_文本片段_
****************************************

般若心经 |
第二章 臣服就是了解 |
一九七七年十月十二日 |
第一个问题:
有时候,只是坐着,问题浮现在脑海里:真理是什么?但是等我到了这里,我了解到我没有能力去问。但我是否能够问,在那些片刻,当那个问题强烈地升起的时候,是怎么一回事?当时如果你在附近,我一定会问,而如果你没有回答,我一定会抓住你的胡子或领子,然后问:「真理是什么,奥修?」
那是任何一个人的脑海可能升起的最重要的问题,但是这个问题没有答案,最重要的问题或最终的问题不可能有任何答案,那就是为什么它是最终的。

****************************************

_记录_
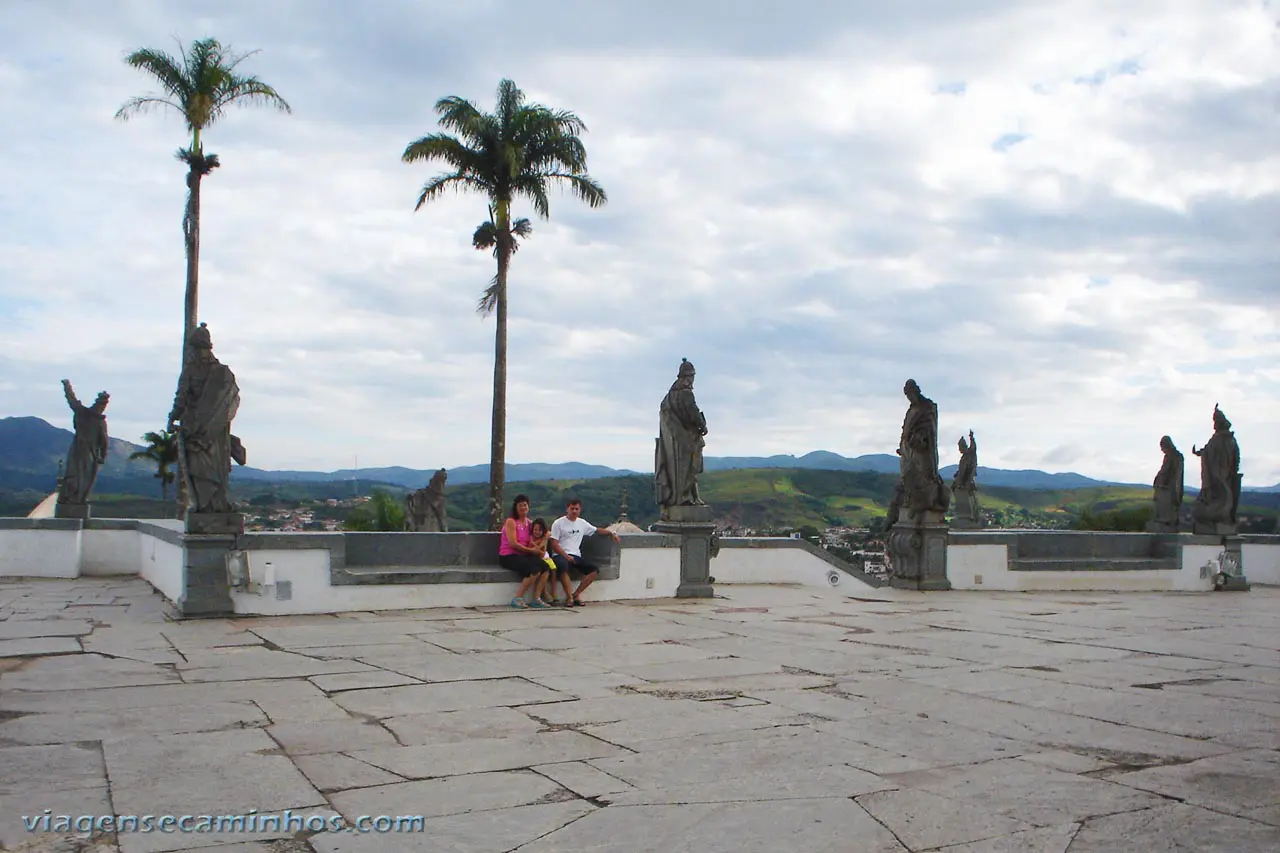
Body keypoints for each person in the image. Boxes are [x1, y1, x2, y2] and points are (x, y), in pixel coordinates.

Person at [655, 358, 708, 511]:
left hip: (676, 440)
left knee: (685, 470)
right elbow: (693, 412)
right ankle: (687, 497)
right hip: (688, 438)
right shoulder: (686, 394)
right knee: (691, 469)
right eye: (691, 377)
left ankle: (691, 497)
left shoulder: (669, 397)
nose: (692, 380)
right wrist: (702, 426)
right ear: (687, 377)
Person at [550, 498, 620, 606]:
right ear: (567, 509)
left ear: (580, 510)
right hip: (560, 554)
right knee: (563, 567)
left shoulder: (582, 523)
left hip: (576, 555)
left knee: (594, 570)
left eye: (576, 509)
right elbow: (554, 544)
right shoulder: (558, 523)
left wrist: (612, 533)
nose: (574, 511)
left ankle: (576, 594)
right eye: (572, 508)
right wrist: (566, 556)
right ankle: (569, 598)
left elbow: (597, 530)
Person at [57, 379, 110, 507]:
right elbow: (72, 400)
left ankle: (77, 498)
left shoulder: (98, 421)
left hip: (87, 452)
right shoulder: (85, 414)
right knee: (75, 475)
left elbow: (104, 442)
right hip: (82, 450)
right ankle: (71, 498)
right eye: (101, 405)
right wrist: (67, 387)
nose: (102, 408)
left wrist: (102, 456)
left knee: (84, 478)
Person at [498, 495, 551, 609]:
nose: (523, 507)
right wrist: (532, 550)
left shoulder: (529, 523)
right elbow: (513, 543)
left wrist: (543, 541)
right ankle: (517, 598)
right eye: (520, 505)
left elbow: (546, 532)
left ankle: (537, 598)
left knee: (546, 567)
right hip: (509, 555)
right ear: (516, 507)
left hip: (523, 555)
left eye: (525, 505)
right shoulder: (511, 522)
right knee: (534, 570)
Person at [529, 518, 559, 605]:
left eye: (540, 530)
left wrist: (541, 542)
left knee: (553, 569)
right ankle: (544, 592)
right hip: (538, 558)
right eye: (535, 530)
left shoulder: (544, 537)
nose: (537, 532)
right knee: (544, 570)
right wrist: (540, 543)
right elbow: (538, 550)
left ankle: (553, 591)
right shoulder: (532, 538)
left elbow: (543, 549)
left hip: (546, 557)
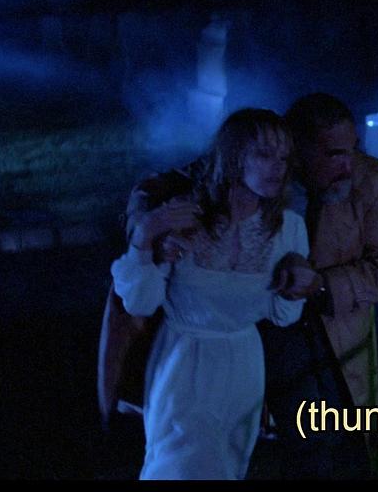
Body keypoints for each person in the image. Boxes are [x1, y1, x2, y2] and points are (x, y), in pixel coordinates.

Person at [108, 108, 313, 480]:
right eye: (264, 154)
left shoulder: (289, 228)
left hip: (243, 366)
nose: (277, 167)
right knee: (178, 466)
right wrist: (146, 237)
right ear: (234, 157)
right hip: (183, 361)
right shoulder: (186, 217)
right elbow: (140, 301)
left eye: (284, 158)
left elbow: (285, 316)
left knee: (228, 467)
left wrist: (297, 283)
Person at [258, 92, 378, 478]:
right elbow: (202, 177)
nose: (348, 165)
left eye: (353, 149)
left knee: (347, 451)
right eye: (333, 154)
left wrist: (323, 286)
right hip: (269, 337)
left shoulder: (370, 181)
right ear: (297, 152)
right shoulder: (261, 176)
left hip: (337, 335)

****************************************

_你的任务_
a - 《般若心经》讲话中,第二章的标题是什么?
b - 从最后一句之后续写《般若心经》讲话。

_回答_
a - 臣服就是了解

b -
当比拉多(审判耶稣的人)问耶稣说:「真理是什么?」耶稣保持沉默,不仅如此,那个故事说,当比拉多问:「真理是什么?」他并没有等着去听那个答案,他就走开了,这是很奇怪的,比拉多也认为他不可能有答案,所以他没有等耶稣回答。耶稣保持沉默,因为他也知道它不可能被回答。
但是这两个了解是不一样的,因为这两个人是完全相反的,比拉多认为他不可能被回答是因为没有真理,你怎么能够回答它?……那是逻辑的头脑,罗马人的头脑。而耶稣保持沉默并不是因为没有真理,而是因为真理那么广大,它是不能定义的,真理是那么巨大、那么庞大,它没有办法被限定在话语里,它没有办法被缩减成语言,它就在那里,你可以成为它,但是你不能够说它。
他们的举止几乎是一样的,但是是为了两个不同的理由:比拉多没有等着去听答案,他已经认定没有真理,耶稣保持沉默,因为他知道真理,而且知道它没有办法被说出来。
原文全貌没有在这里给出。